Notre-Dame de Paris a connu des chutes de pierres après la canicule et court encore un risque potentiel d'effondrement, indique ce mercredi le ministère de la Culture, qui justifie le rythme des travaux par cette "urgence impérieuse", alors que l'association Robin des Bois exige ce mercredi la suspension des travaux.

L'ONG Robin des Bois demande la suspension durable des travaux, à cause des risques liés au plomb et à un potentiel effondrement.
L'ONG Robin des Bois demande la suspension durable des travaux, à cause des risques liés au plomb et à un potentiel effondrement. © AFP / Nicolas Guyonnet

"De nouvelles chutes de pierre des voûtes de la nef se sont très récemment produites suite à l'épisode de canicule". Le ministère de la Culture l'indique ce mercredi, et affirme que la cathédrale Notre-Dame de Paris encourt encore un risque potentiel d'effondrement. Selon le ministère, le "rythme des travaux" depuis le 16 avril n'est justifié que par cette "urgence impérieuse".

L'ONG Robin des Bois demande la suspension durable des travaux

De son côté, l'association Robin des Bois exige ce mercredi formellement la suspension des travaux qui devaient reprendre lundi : "il faut suspendre durablement le chantier jusqu'à ce que les incertitudes sur la stabilité de l'épave soient réduites", demande le président de l'association Jacky Bonnemains au micro de France Inter. 

Il faut étendre le périmètre d'éloignement", Jacky Bonnemains, président de l'association Robins des Bois

L'ONG requiert en outre dans un communiqué l'interdiction de toute circulation piétonne et autres activités dans une rue adjacente : "Il faut étendre le périmètre d'éloignement. C'est invraisemblable de voir que rue du Cloître-Notre-Dame il y a ce flux de touristes qui continue de passer et qu'il y a des affiches, seulement en français et seulement depuis mardi, évoquant la présence de plomb".
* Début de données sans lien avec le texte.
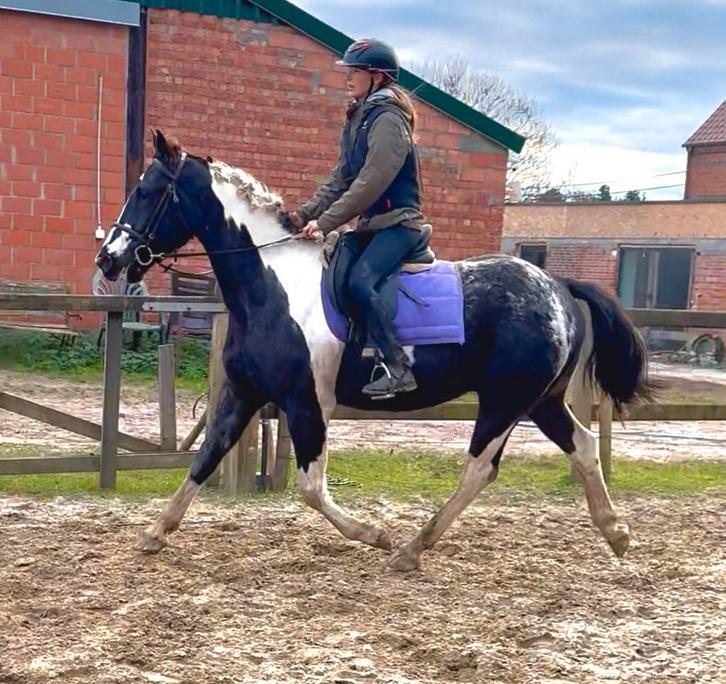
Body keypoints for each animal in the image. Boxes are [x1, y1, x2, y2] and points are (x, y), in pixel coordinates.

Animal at [95, 130, 652, 571]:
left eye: (146, 191)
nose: (107, 258)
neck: (273, 285)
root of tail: (556, 285)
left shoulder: (306, 402)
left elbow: (311, 488)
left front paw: (376, 534)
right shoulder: (244, 393)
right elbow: (205, 457)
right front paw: (156, 532)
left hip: (503, 401)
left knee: (480, 469)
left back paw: (409, 549)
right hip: (539, 400)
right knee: (582, 447)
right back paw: (617, 533)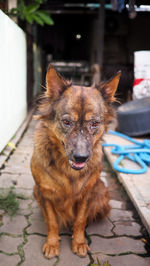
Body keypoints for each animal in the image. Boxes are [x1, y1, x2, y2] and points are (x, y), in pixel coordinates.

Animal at [30, 65, 120, 258]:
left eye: (94, 123)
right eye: (66, 122)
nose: (80, 157)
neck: (67, 167)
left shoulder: (87, 194)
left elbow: (80, 220)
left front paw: (79, 242)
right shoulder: (44, 192)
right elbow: (52, 221)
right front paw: (52, 244)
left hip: (102, 193)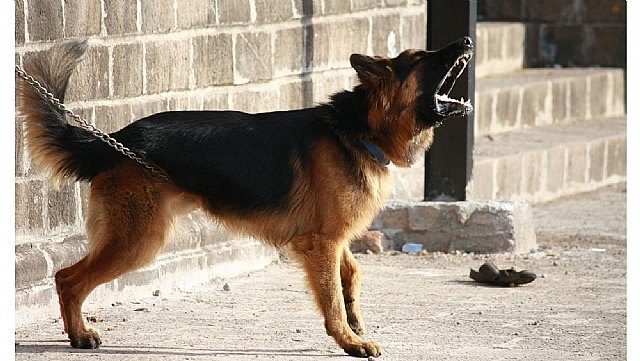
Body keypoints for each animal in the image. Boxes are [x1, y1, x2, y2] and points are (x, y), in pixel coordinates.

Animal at [17, 36, 472, 358]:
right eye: (422, 58)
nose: (467, 41)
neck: (358, 129)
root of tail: (115, 140)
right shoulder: (321, 243)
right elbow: (331, 298)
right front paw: (349, 341)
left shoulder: (332, 238)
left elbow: (352, 273)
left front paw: (355, 321)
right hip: (139, 240)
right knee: (66, 278)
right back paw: (79, 334)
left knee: (68, 278)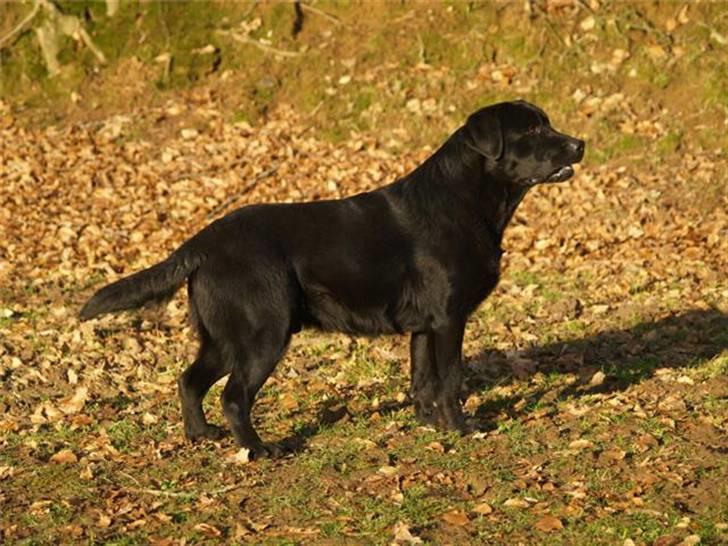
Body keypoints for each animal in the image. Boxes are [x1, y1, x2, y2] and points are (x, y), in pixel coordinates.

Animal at [79, 101, 584, 454]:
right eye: (532, 130)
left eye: (547, 122)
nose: (580, 144)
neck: (466, 202)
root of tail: (202, 241)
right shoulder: (448, 318)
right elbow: (451, 380)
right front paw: (462, 429)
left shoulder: (424, 325)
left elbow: (423, 380)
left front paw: (429, 424)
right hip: (263, 333)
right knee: (233, 396)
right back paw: (260, 450)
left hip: (224, 338)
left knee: (189, 381)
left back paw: (201, 436)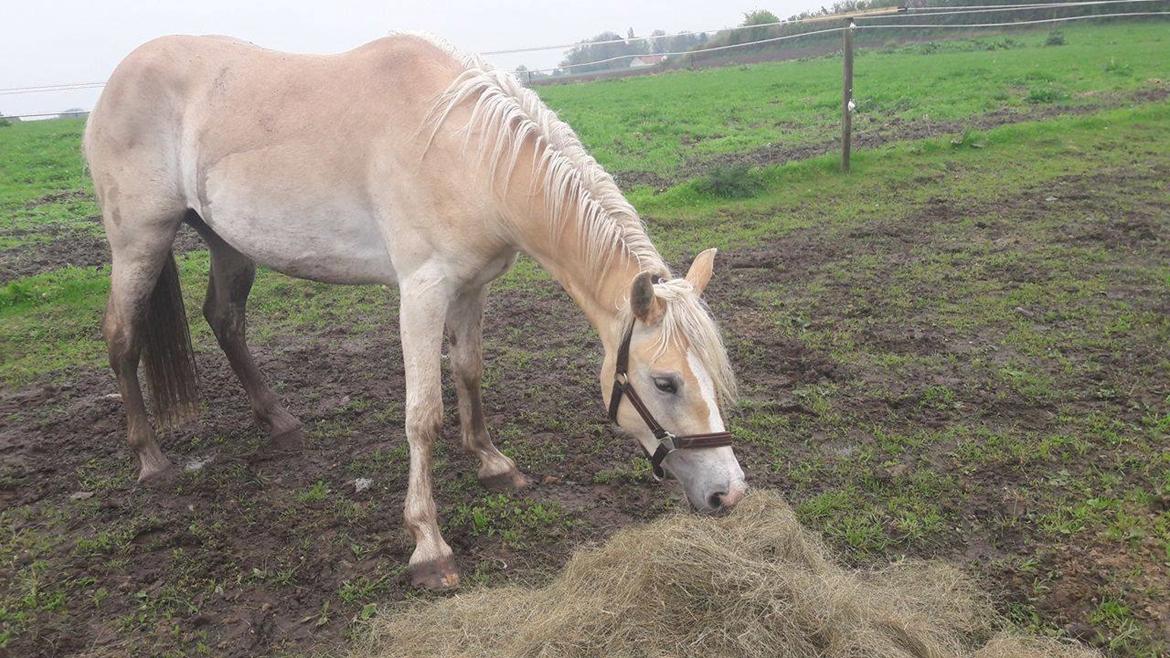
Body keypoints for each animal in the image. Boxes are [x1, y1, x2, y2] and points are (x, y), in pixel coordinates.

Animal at [82, 30, 744, 585]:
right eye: (665, 382)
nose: (729, 493)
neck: (465, 150)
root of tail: (115, 81)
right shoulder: (422, 292)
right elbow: (423, 413)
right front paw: (428, 544)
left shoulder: (473, 287)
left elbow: (469, 373)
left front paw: (492, 462)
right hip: (140, 240)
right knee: (122, 336)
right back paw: (151, 460)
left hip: (227, 242)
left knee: (224, 320)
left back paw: (279, 422)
Jacky Bonnemains souhaite que des "protections maximales" soient prises : "tant pour protéger les populations et les riverains des poussières de plomb, que pour protéger les travailleurs des risques physiques, mécaniques, et des risques de contamination pour le plomb."

Le ministère rassure

Le ministère de la Culture énumère lui différentes mesures prises _"pour préserver l'état de santé des travailleurs"_, et ce dès les 18 et 22 avril, par la Direction régionale des affaires culturelles, la DRAC."Les préconisations de l'inspection du travail ont déjà été largement prises en compte par la maîtrise d'ouvrage et le seront également pendant toute la durée de l'opération de conservation et de restauration de la cathédrale", a-t-il encore assuré en réponse aux inquiétudes. Les travaux avaient été interrompus le 25 juillet sur préconisation de l'inspection du travail en raison des risques de contamination au plomb.
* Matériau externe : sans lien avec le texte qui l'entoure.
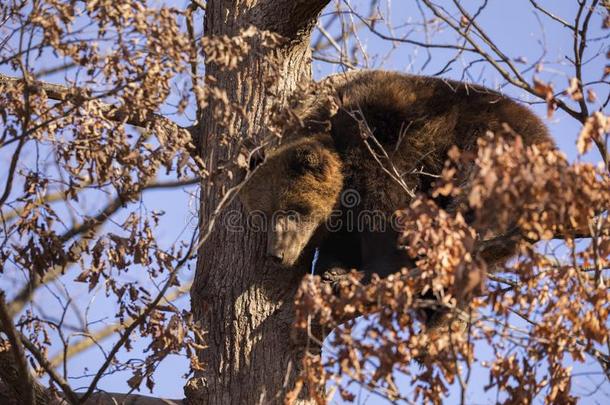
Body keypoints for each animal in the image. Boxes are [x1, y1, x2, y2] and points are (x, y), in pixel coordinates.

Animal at [238, 71, 552, 312]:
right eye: (262, 215)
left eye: (292, 210)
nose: (276, 254)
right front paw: (333, 270)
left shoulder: (380, 138)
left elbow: (384, 207)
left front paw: (364, 272)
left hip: (488, 146)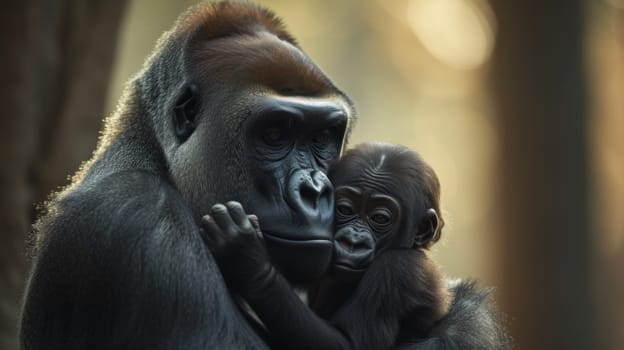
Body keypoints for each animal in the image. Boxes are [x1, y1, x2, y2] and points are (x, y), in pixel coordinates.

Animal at [202, 143, 450, 350]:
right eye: (345, 209)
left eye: (380, 218)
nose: (353, 241)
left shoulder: (397, 270)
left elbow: (348, 344)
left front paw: (248, 260)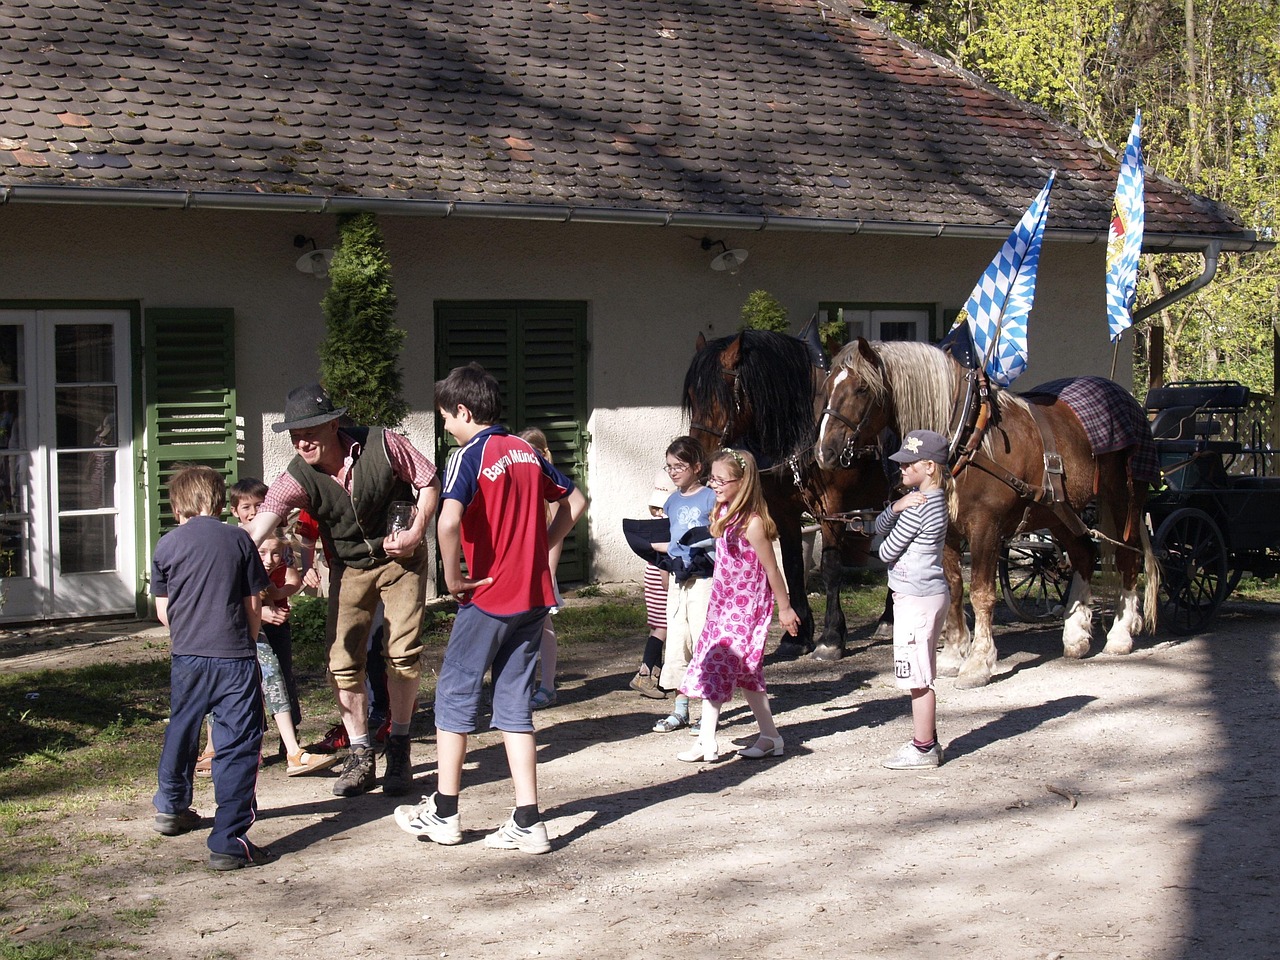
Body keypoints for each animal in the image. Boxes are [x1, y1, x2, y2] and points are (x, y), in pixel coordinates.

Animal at [680, 330, 890, 660]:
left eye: (720, 394)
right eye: (691, 394)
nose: (699, 462)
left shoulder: (832, 508)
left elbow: (831, 567)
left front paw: (831, 637)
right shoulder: (784, 511)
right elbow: (791, 566)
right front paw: (799, 634)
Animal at [819, 343, 1162, 686]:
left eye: (862, 389)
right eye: (827, 387)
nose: (825, 452)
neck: (970, 437)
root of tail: (1127, 399)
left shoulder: (985, 528)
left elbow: (982, 593)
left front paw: (978, 662)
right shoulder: (948, 531)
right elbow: (955, 588)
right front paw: (952, 655)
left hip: (1123, 498)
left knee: (1127, 557)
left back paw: (1120, 634)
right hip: (1060, 511)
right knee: (1084, 555)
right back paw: (1075, 635)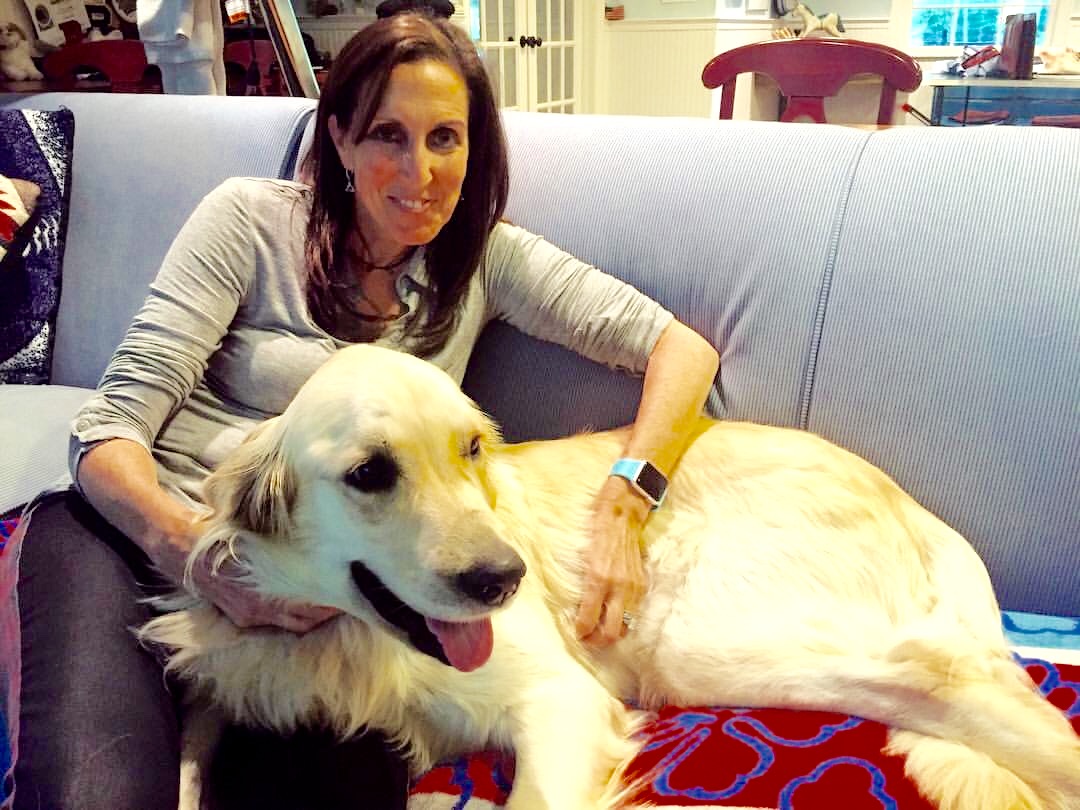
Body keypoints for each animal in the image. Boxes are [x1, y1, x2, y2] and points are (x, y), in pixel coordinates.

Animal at [140, 343, 1080, 810]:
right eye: (370, 472)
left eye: (471, 448)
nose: (505, 578)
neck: (348, 642)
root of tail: (912, 503)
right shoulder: (227, 683)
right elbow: (183, 771)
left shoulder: (561, 697)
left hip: (703, 641)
"L'ensemble des services de l'État impliqués dans le chantier ont fait de la santé des travailleurs intervenant sur ce chantier une priorité absolue, primant sur toute autre considération", s'est justifié le ministère en réponse aux information de Médiapart et d'associations, qui les accusent de négligences notamment sur les risques de taux de plomb élevés.